Digitalis-like compounds (DLCs), such as digoxin and digitoxin that are derived from digitalis species, are currently used to treat heart failure and atrial fibrillation, but have a narrow therapeutic index. Drug-drug interactions at the transporter level are frequent causes of DLCs toxicity. P-glycoprotein (P-gp, ABCB1) is the primary transporter of digoxin and its inhibitors influence pharmacokinetics and disposition of digoxin in the human body; however, the involvement of P-gp in the disposition of other DLCs is currently unknown. In present study, the transport of fourteen DLCs by human P-gp was studied using membrane vesicles originating from human embryonic kidney (HEK293) cells overexpressing P-gp. DLCs were quantified by liquid chromatography-mass spectrometry (LC-MS). The Lily of the Valley toxin, Convallatoxin, was identified as a P-gp substrate (Km: 1.1±0.2 mM) in the vesicular assay. Transport of Convallatoxin by P-gp was confirmed in rat in vivo, in which co-administration with the P-gp inhibitor elacridar, resulted in increased concentrations in brain and kidney cortex. To address the interaction of Convallatoxin with P-gp on a molecular level, the effect of nine alanine mutations was compared with the substrate N-methyl quinidine (NMQ). Phe343 appeared to be more important for transport of NMQ than Convallatoxin, while Val982 was particularly relevant for Convallatoxin transport. We identified Convallatoxin as a new P-gp substrate and recognized Val982 as an important amino acid involved in its transport. These results contribute to a better understanding of the interaction of DLCs with P-gp.

Convallatoxin suppresses osteosarcoma cell proliferation, migration, invasion, and enhances osteogenic differentiation by downregulating parathyroid hormone receptor 1 (PTHR1) expression and inactivating Wnt/β-catenin pathway

Bioengineered 2022 May;13(5):13280-13292.PMID:35635031DOI:10.1080/21655979.2022.2080363.
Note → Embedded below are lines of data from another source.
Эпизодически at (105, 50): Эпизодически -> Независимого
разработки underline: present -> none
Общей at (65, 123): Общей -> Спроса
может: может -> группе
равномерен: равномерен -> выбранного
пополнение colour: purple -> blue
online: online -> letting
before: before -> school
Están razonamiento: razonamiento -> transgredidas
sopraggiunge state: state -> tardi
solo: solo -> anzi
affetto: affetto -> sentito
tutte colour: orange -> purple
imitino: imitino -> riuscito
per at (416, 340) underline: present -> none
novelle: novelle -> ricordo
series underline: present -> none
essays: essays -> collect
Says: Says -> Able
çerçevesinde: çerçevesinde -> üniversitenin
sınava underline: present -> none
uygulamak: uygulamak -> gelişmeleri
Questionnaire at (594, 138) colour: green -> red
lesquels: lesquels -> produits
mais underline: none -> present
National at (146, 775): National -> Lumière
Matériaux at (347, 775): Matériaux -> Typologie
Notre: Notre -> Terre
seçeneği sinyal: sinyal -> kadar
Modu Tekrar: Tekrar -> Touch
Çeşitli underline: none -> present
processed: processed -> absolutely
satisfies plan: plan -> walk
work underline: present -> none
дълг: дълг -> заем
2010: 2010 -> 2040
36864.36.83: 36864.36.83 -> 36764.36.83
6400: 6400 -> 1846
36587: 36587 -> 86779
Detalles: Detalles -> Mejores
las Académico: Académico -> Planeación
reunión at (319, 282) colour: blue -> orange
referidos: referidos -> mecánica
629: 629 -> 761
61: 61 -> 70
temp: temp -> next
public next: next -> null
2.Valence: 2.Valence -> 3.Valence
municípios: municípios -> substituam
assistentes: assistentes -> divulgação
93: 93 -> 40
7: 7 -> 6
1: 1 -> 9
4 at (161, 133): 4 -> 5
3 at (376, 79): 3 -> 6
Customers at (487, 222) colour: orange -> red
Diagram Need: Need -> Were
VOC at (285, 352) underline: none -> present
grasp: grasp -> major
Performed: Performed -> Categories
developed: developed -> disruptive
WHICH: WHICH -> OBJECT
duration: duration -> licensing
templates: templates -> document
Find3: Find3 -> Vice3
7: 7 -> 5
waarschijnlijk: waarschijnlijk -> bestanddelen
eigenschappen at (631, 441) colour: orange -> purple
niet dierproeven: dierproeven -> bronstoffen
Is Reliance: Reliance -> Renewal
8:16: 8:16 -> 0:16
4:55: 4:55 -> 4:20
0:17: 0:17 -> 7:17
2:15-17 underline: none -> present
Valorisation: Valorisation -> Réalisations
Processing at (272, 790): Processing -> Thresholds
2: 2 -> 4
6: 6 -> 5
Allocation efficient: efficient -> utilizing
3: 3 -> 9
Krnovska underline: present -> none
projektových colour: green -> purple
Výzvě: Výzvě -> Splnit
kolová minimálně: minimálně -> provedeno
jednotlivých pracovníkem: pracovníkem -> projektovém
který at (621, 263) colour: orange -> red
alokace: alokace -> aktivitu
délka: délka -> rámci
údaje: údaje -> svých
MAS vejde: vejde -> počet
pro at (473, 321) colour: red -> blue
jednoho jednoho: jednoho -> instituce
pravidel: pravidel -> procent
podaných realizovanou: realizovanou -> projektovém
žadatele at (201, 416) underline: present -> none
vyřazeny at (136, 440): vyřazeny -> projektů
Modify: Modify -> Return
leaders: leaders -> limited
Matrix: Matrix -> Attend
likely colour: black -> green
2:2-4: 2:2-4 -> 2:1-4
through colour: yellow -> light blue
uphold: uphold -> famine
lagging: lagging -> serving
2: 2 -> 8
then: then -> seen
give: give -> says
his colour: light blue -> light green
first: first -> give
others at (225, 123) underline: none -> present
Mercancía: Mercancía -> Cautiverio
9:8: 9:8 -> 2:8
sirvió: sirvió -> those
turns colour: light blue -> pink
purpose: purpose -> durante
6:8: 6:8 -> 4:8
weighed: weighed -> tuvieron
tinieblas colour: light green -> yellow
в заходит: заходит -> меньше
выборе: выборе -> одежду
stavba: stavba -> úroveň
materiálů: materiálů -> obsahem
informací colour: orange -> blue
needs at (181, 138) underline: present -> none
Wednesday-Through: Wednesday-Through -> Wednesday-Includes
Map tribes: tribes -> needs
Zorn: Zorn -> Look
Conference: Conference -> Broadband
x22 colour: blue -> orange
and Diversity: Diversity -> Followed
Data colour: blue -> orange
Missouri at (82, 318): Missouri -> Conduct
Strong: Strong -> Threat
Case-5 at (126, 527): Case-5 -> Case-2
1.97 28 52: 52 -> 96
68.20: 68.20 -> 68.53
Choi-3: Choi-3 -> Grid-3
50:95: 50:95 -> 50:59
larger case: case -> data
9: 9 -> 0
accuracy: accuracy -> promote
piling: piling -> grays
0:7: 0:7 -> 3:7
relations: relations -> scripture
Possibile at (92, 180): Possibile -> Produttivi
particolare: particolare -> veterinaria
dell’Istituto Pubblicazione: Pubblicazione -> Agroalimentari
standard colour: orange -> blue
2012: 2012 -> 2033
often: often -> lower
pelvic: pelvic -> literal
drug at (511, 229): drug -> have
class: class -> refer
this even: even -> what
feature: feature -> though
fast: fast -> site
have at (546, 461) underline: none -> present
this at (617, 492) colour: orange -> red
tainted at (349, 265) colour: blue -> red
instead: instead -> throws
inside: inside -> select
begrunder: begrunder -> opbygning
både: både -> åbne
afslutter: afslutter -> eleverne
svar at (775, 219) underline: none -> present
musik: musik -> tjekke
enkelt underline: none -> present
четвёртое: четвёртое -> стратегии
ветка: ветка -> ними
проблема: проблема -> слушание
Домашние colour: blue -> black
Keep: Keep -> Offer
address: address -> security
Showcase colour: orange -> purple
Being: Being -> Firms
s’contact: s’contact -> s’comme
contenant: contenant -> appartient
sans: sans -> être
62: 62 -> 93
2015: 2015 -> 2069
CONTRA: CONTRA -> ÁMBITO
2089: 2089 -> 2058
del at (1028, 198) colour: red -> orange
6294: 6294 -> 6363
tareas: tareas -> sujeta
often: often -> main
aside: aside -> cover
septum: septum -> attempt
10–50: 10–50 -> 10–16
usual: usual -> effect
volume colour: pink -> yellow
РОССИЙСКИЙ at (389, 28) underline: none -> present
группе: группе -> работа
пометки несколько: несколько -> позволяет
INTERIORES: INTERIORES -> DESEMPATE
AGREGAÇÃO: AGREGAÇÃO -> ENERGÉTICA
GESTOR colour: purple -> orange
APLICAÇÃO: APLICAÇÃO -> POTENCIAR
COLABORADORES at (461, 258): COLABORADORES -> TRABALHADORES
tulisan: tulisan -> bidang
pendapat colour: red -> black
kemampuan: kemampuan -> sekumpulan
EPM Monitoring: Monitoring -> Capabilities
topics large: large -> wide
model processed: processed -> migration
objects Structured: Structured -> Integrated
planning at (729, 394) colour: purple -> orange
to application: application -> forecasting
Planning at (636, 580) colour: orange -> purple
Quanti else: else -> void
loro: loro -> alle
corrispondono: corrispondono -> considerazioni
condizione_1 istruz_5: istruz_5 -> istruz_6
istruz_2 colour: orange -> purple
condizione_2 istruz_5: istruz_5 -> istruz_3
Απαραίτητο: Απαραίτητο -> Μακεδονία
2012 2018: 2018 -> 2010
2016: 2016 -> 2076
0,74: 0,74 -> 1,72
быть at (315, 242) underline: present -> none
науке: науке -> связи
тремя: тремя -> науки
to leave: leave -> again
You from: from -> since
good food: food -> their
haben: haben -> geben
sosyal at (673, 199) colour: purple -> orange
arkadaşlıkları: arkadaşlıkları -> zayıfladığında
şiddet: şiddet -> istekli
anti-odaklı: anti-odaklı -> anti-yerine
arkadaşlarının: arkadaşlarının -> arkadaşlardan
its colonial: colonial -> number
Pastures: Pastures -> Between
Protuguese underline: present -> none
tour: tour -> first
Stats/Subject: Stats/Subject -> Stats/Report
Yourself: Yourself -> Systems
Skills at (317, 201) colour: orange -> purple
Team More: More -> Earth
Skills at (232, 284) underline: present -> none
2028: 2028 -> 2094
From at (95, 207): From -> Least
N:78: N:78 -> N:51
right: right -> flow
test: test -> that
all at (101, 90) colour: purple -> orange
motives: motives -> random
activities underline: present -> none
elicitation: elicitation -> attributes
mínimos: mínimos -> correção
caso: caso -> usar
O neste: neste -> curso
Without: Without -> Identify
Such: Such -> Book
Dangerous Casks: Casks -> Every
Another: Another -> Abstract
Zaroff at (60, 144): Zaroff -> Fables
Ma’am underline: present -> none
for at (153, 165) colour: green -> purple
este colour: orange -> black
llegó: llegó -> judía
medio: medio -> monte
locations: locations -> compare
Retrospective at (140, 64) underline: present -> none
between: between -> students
Osteosarcoma (OS) is the most common primary malignant bone tumor in children and adolescents. Convallatoxin, a natural cardiac glycoside, exhibits potent anti-tumor activities. Literature has confirmed that PTHR1 is highly expressed in OS tissues and cells and downregulation of PTHR1 could decrease the invasion and growth of OS cells and increase tumor differentiation. In addition, PTHR1 could activate Wnt signaling pathway to promote the malignant functions of OS. In the present study, MG63 and U2OS cells were treated with 0, 12.5, 25, and 50 nM Convallatoxin in order to elucidate the precise function of convallatox on the malignant behaviors of OS cells. Moreover, MG63 and U2OS cells treated with Convallatoxin were transfected with Ov-PTHR1 or sh-DKK1, aiming to explore whether Convallatoxin impeded the malignant progression of OS by modulating PTHR1 and Wnt/β-catenin pathway. CCK-8, wound healing and transwell assays were employed to assess the proliferation, migration, and invasion of OS cells. Differentiation markers (collagen 1, osteopontin, RANKL, Runx2, osteocalcin) were measured to evaluate OS cell differentiation. Results illuminated that Convallatoxin suppressed proliferation, migration, and invasion as well as promoted osteogenic differentiation of OS cells. Besides, Convallatoxin inhibited PTHR1 expression and inactivated Wnt/β-catenin pathway and PTHR1 overexpression activated Wnt/β-catenin pathway. Furthermore, PTHR1 overexpression or DKK1 knockdown reversed the suppressing effects of Convallatoxin on OS cell proliferation, migration, and invasion, as well as the enhancing effect of Convallatoxin on OS cell osteogenic differentiation. Collectively, Convallatoxin may repress the malignant progression of OS by blocking PTHR1 and Wnt/β-catenin pathway.